[Collection entries]
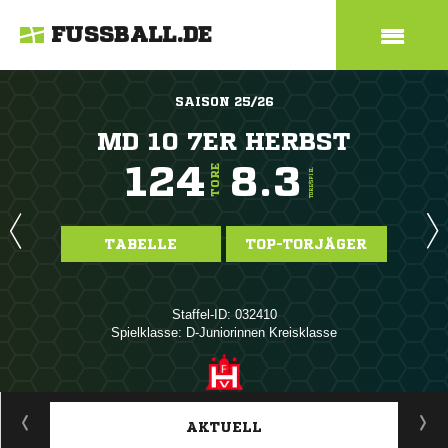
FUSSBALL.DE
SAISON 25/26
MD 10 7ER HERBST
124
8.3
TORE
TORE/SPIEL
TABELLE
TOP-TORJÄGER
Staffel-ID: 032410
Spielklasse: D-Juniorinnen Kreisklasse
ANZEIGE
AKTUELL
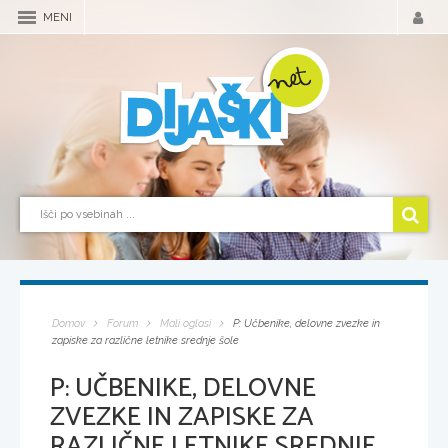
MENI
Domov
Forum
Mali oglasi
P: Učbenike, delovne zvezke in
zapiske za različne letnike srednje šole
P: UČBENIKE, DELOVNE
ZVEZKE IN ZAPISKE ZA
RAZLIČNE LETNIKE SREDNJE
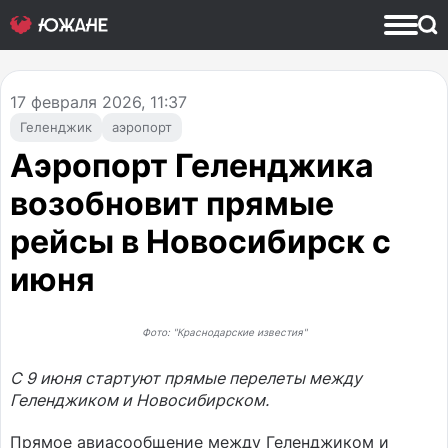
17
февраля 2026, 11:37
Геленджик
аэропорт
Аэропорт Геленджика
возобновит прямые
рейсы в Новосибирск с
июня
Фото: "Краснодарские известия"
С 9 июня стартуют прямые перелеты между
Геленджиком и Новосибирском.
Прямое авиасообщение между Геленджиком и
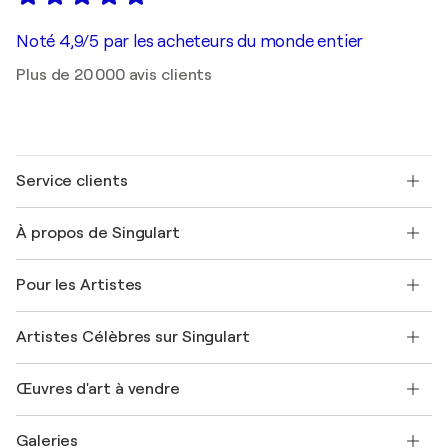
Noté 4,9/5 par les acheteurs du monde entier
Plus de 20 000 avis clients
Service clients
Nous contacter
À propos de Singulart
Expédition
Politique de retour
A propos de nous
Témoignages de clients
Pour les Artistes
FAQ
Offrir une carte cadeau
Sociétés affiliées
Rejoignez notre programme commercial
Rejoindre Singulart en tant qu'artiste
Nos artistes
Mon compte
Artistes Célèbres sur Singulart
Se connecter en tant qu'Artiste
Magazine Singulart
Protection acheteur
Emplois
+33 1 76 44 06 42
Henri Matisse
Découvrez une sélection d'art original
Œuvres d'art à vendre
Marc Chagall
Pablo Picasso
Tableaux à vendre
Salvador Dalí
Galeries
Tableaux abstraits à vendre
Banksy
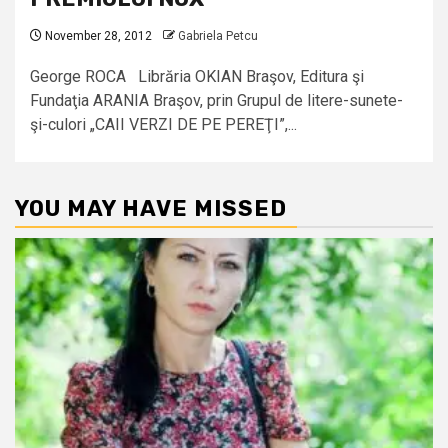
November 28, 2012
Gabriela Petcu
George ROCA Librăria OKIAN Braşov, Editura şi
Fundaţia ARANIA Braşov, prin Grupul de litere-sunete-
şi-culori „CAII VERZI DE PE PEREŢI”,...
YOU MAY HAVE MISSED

_What you will do:_ Gather every line in the listing that contains the string "июня". Letter case must match.

_Solution for this exercise:_
июня
С 9 июня стартуют прямые перелеты между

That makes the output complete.